16/02/25

Abraham Lincoln Walker @ Andrew Edlin Gallery, New York - Text by Dan Cameron

Abraham Lincoln Walker 
Andrew Edlin Gallery, New York 
February 22 – April 5, 2025 

Text by Dan Cameron 

Andrew Edlin presents the first NYC gallery exhibition for the late East St. Louis artist Abraham Lincoln Walker (1921-1993). Although Walker participated in a handful of regional group exhibitions during his lifetime, he had little desire to show his art publicly, preferring to work in near-complete solitude in the basement of his East St. Louis home, a few blocks from where Miles Davis grew up.

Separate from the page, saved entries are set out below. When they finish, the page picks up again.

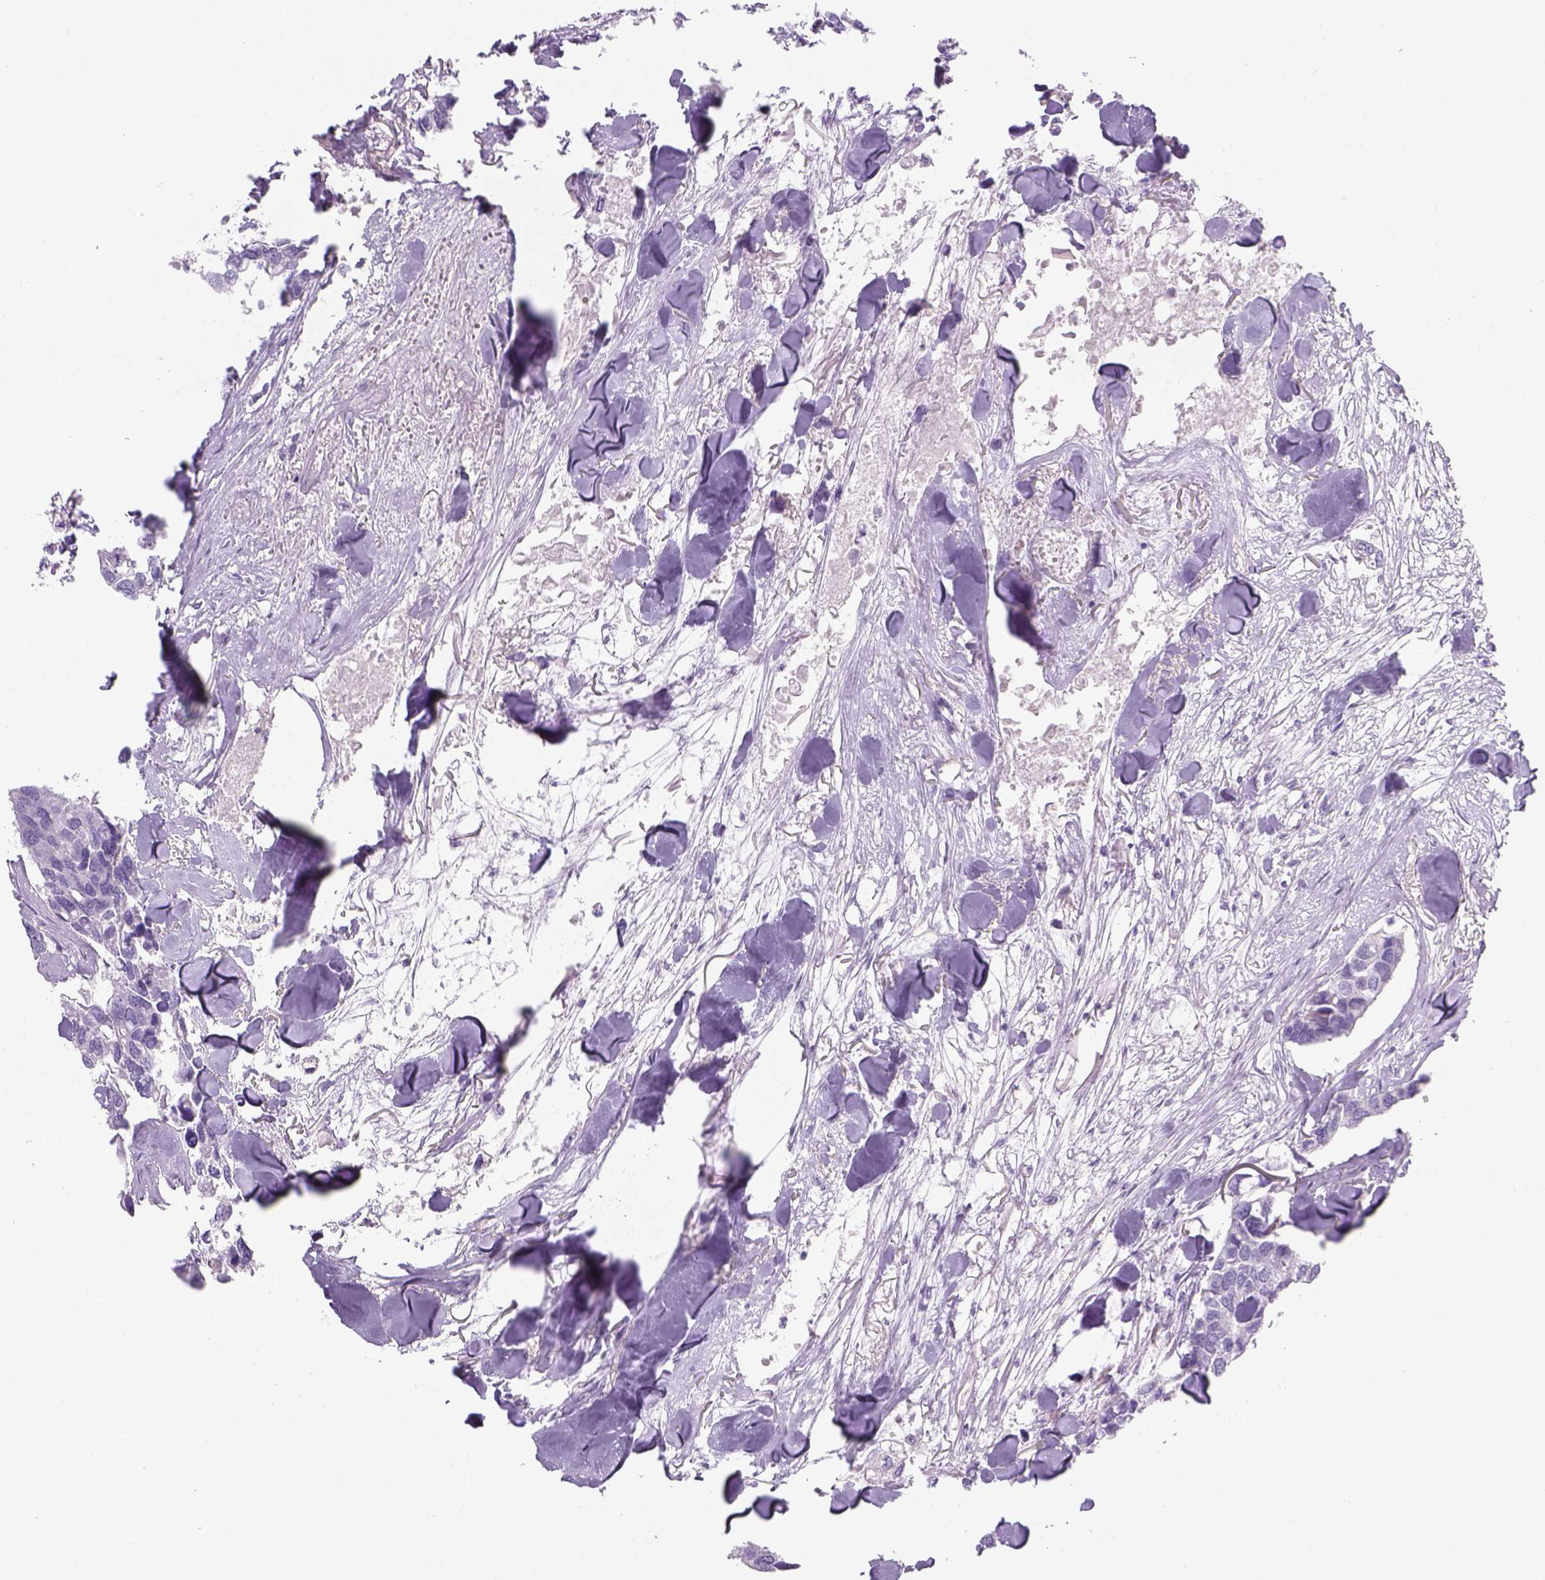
{"staining": {"intensity": "negative", "quantity": "none", "location": "none"}, "tissue": "breast cancer", "cell_type": "Tumor cells", "image_type": "cancer", "snomed": [{"axis": "morphology", "description": "Duct carcinoma"}, {"axis": "topography", "description": "Breast"}], "caption": "Breast cancer (intraductal carcinoma) was stained to show a protein in brown. There is no significant staining in tumor cells.", "gene": "TENM4", "patient": {"sex": "female", "age": 83}}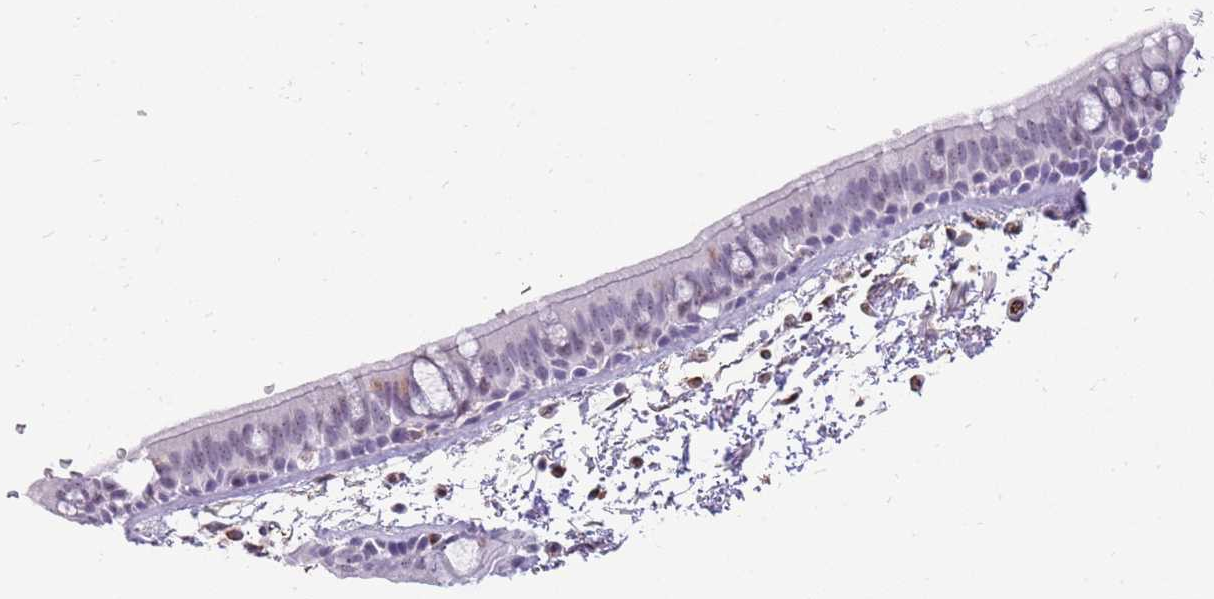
{"staining": {"intensity": "negative", "quantity": "none", "location": "none"}, "tissue": "bronchus", "cell_type": "Respiratory epithelial cells", "image_type": "normal", "snomed": [{"axis": "morphology", "description": "Normal tissue, NOS"}, {"axis": "topography", "description": "Lymph node"}, {"axis": "topography", "description": "Bronchus"}], "caption": "DAB immunohistochemical staining of normal bronchus demonstrates no significant expression in respiratory epithelial cells. (DAB (3,3'-diaminobenzidine) immunohistochemistry (IHC) with hematoxylin counter stain).", "gene": "ENSG00000271254", "patient": {"sex": "female", "age": 70}}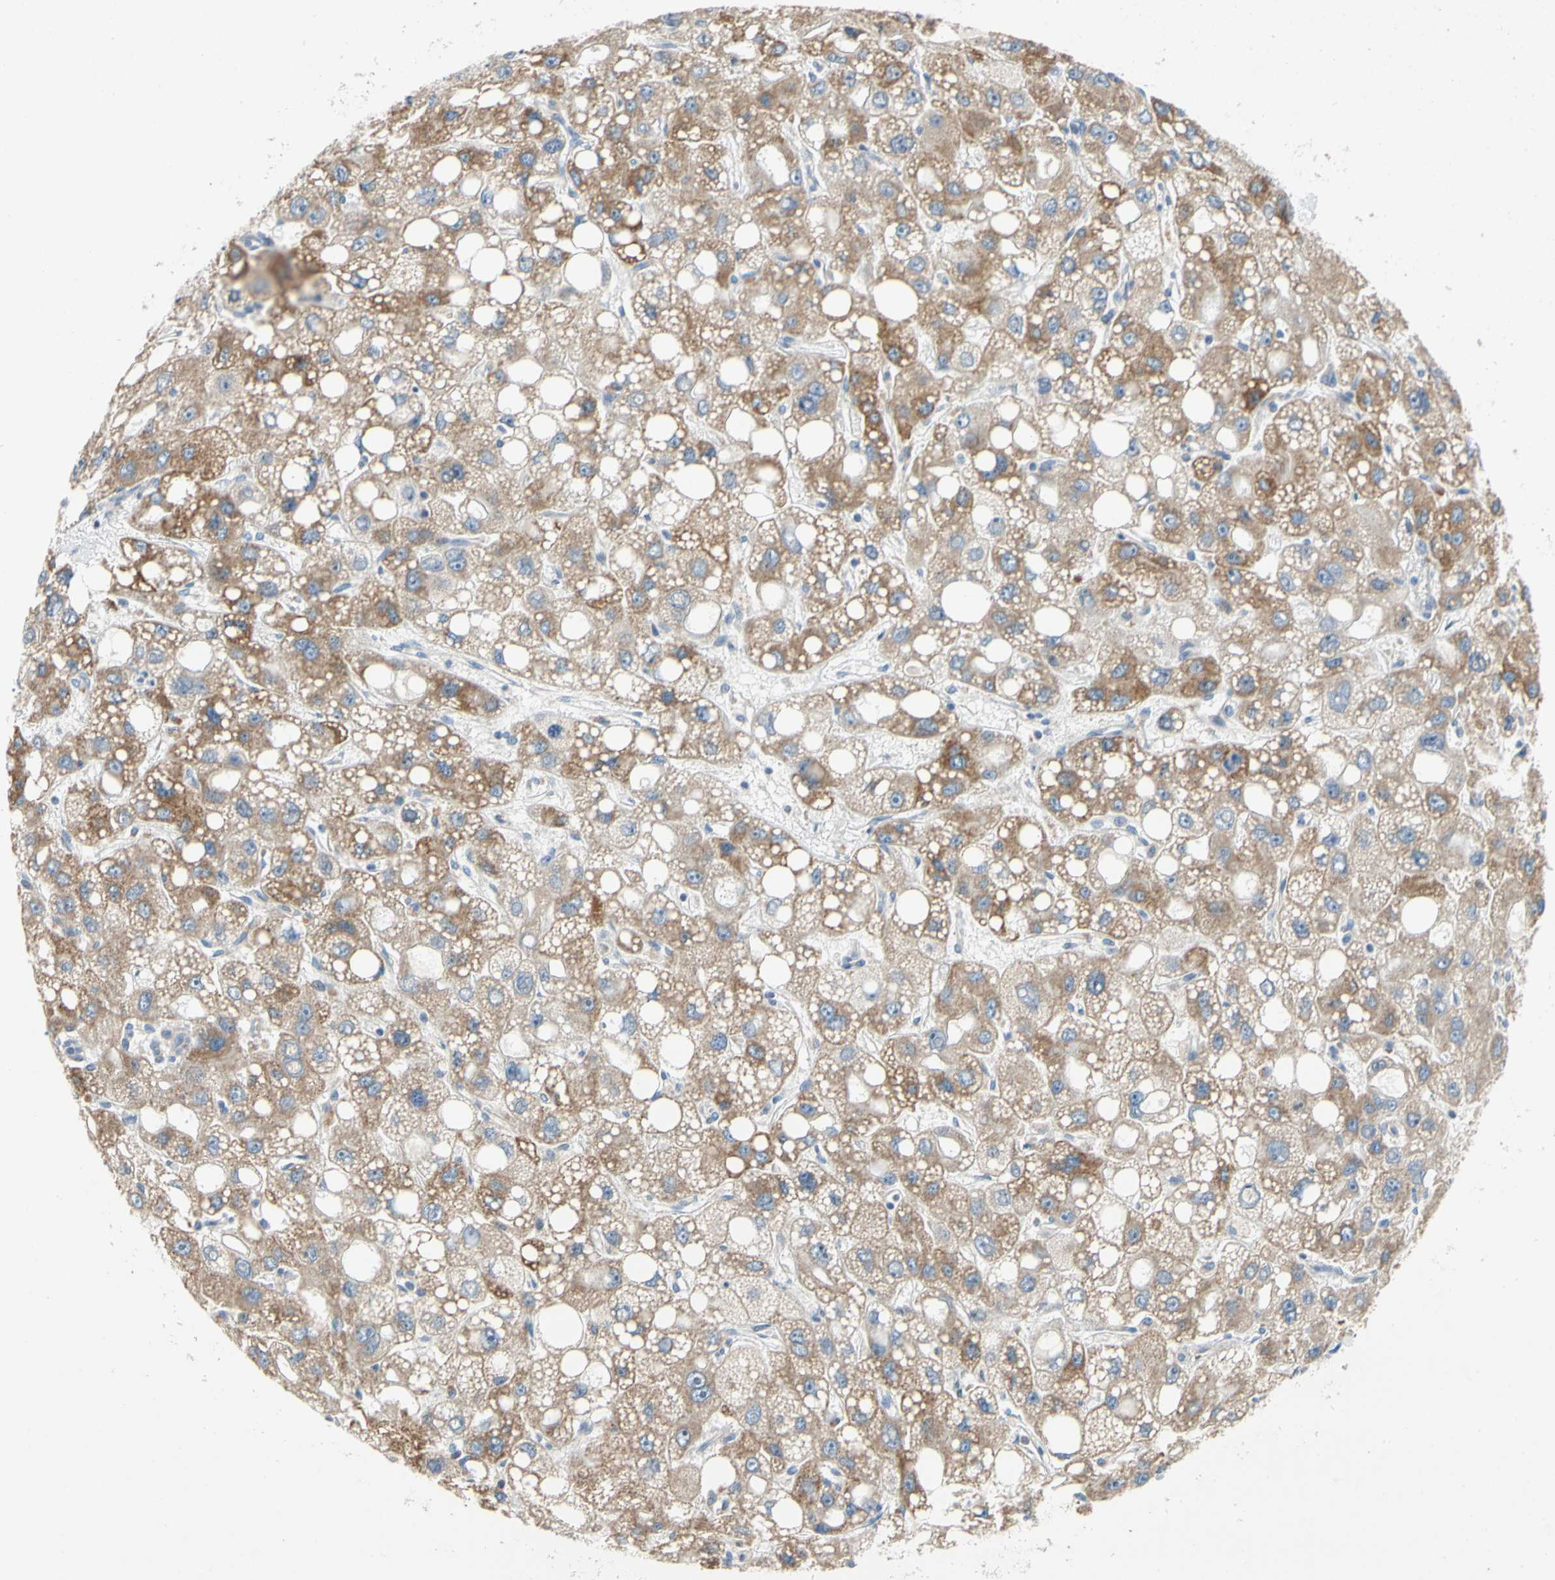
{"staining": {"intensity": "moderate", "quantity": ">75%", "location": "cytoplasmic/membranous"}, "tissue": "liver cancer", "cell_type": "Tumor cells", "image_type": "cancer", "snomed": [{"axis": "morphology", "description": "Carcinoma, Hepatocellular, NOS"}, {"axis": "topography", "description": "Liver"}], "caption": "An image of liver cancer (hepatocellular carcinoma) stained for a protein reveals moderate cytoplasmic/membranous brown staining in tumor cells. (DAB IHC with brightfield microscopy, high magnification).", "gene": "KLHDC8B", "patient": {"sex": "male", "age": 55}}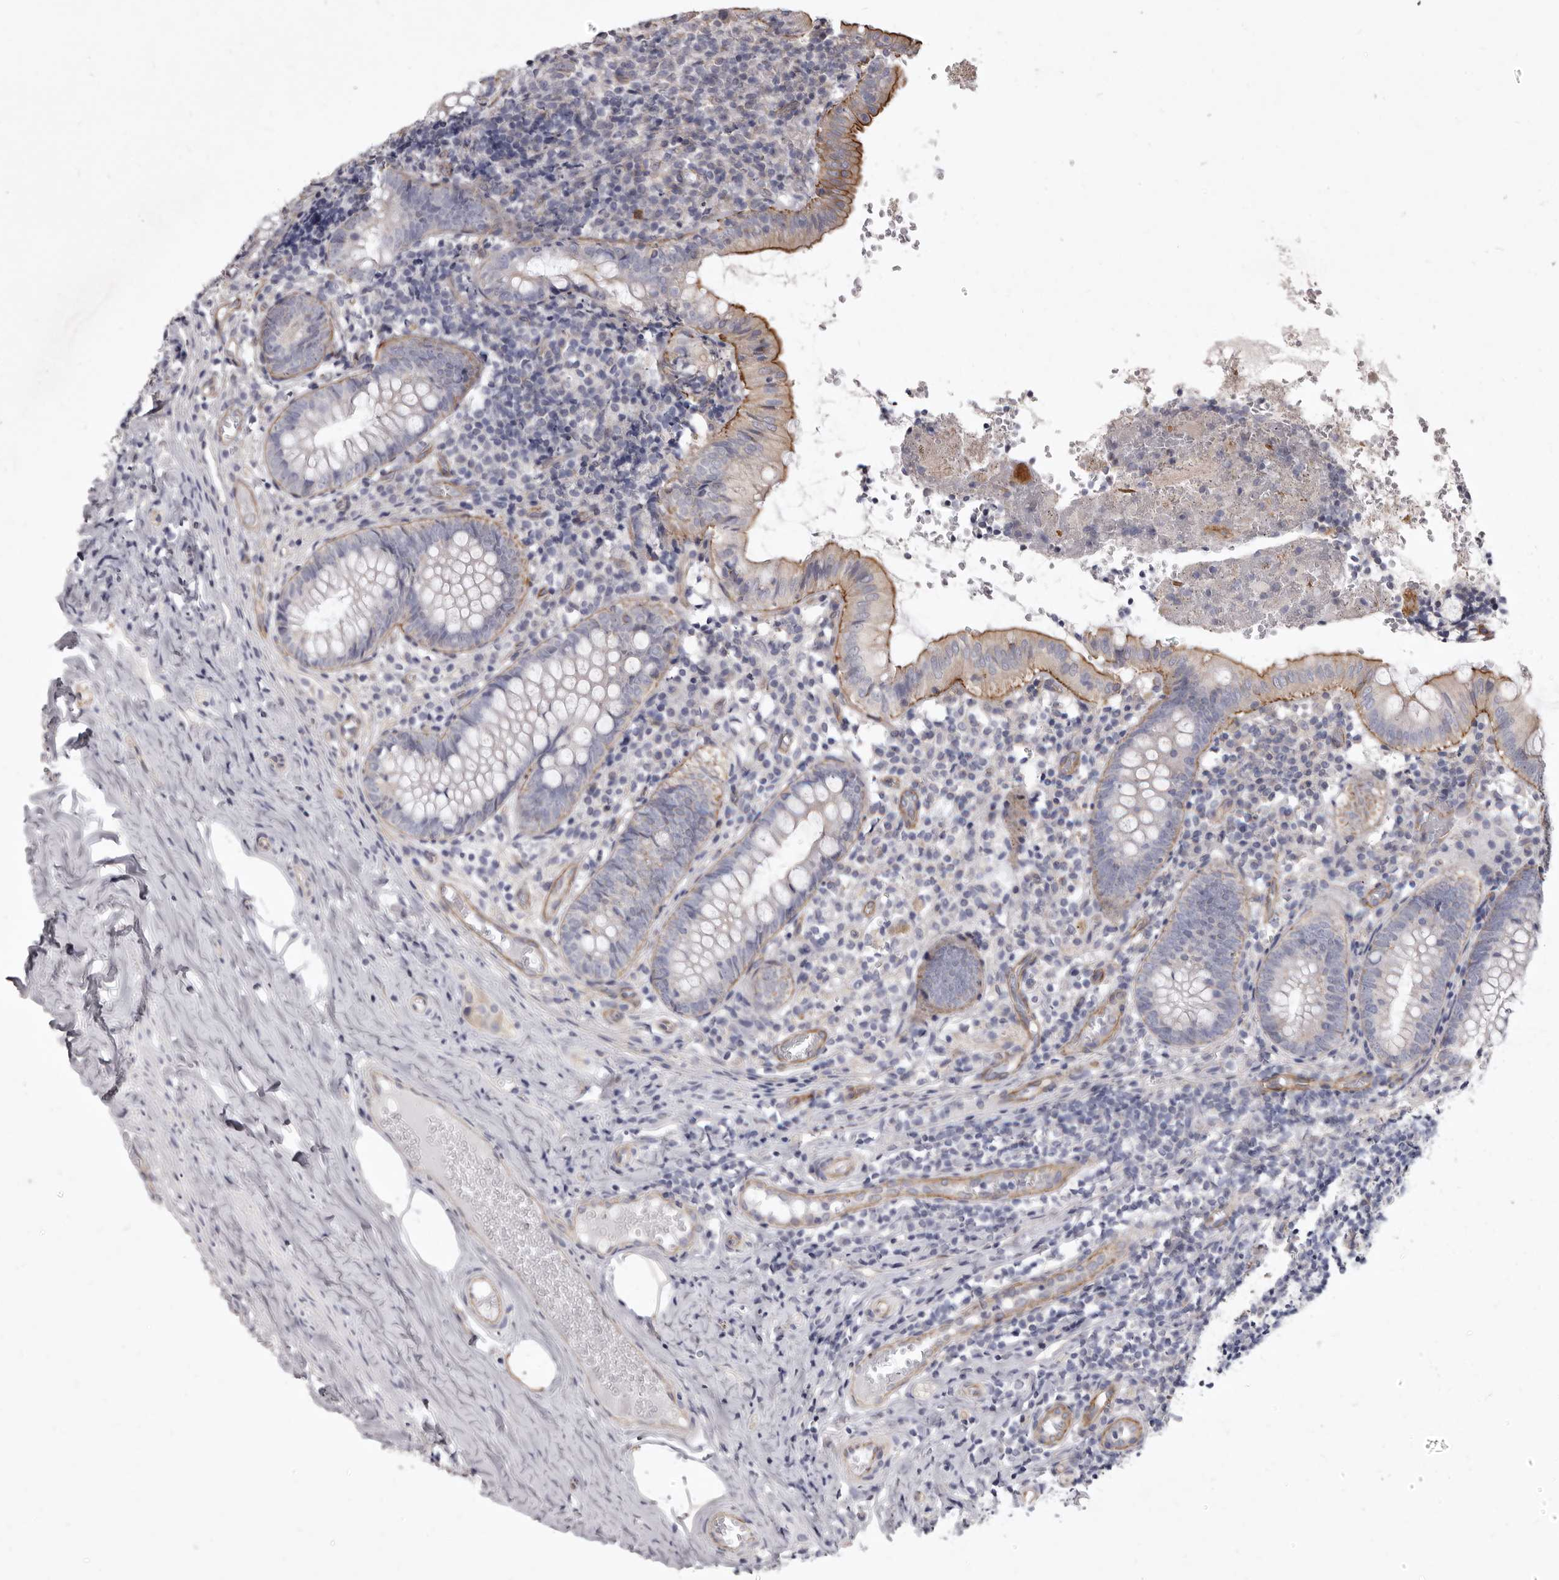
{"staining": {"intensity": "moderate", "quantity": "25%-75%", "location": "cytoplasmic/membranous"}, "tissue": "appendix", "cell_type": "Glandular cells", "image_type": "normal", "snomed": [{"axis": "morphology", "description": "Normal tissue, NOS"}, {"axis": "topography", "description": "Appendix"}], "caption": "This image demonstrates unremarkable appendix stained with immunohistochemistry (IHC) to label a protein in brown. The cytoplasmic/membranous of glandular cells show moderate positivity for the protein. Nuclei are counter-stained blue.", "gene": "P2RX6", "patient": {"sex": "male", "age": 8}}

For most of his adult life, the people in his immediate orbit knew Walker as the owner of a successful house painting business, Lincoln Walker Painting and Decorating Company. Born in Henderson, Kentucky, Walker went to live with his aunt and uncle in East Saint Louis when he was five or six years old and became an inspirational speaker in the Church of God in Christ. He met his wife Dorothy, a social worker, and together they raised two children. Walker’s social life sometimes included the local VFW lodge and Pudge’s Tavern, and the numerous rathskellers found throughout the city. He painted in the early mornings before work, the evenings after work, and most Saturdays. According to his wife, Walker said, he would have started to paint earlier but ‘Who had ever heard of a Black Artist?

Walker’s singular approach to painting was fueled both by his lifelong spiritual beliefs and by his personal experiences living in a city that was once a thriving industrial and cultural center but had become roiled by economic and racial tensions, including the 1968 race riots. At some point he became an ordained minister, but by the time he picked up a brush he had stopped attending services and questioned the integrity of various church leaders. While his relationship with organized religion had become conflicted according to his son, “His faith never changed, he always lived in his relationship with the Lord.”

Already in his forties, Walker was resolutely self-reliant in his approach to making art. He isn’t known to have formally studied art, visited museums or had art books at home, and no extant writings, recordings or interviews with him have surfaced, which leaves the paintings themselves as the best evidence of his rapid artistic trajectory: his street and genre scenes like Party Time I (1977) and Whatcha See is Whatcha Get (1977).

The 1970s were pivotal for Walker, his range broadening from intricate narratives in urban settings like Party Time I to the surrealist facial distortions and dystopian landscape of Widow’s Mite, painted the same year. In Old and New (1978), he transforms the physical composition of both figures’ complexions to resemble decaying vegetation or amphibian flesh — an effect that recalls the portraits of fellow Midwesterner Ivan Albright. Walker’s increasing confidence fostered a process of creative improvisation. He seemed to be discovering his figures within the paint itself, revealing ambiguously rendered faces, bodies, and limbs. His technique encompassed applying paint with a variety of implements, including pieces of wood or plastic that would leave behind a specific texture. Or he would scrape paint away with a palette knife to reveal the gessoed canvas. Walker also deployed his own versions of frottage and decalcomania to heighten his colors’ luminosity and the lyricism of his line. By the 1980s he was steadily articulating the mystical visions that would characterize his paintings for the rest of his life. Increasingly fixated on exploring celestial spaces, he layered overlapping fields of color to convey emotional weight and tenacity, as in an untitled painting on paper of a solitary man standing upright in a small fishing boat as a multi-hued sea rages in darkness around him. Even in his most abstract later paintings, it is possible to trace his subject matter back to the deep reservoir of visionary tales he recounted to congregations as a young boy.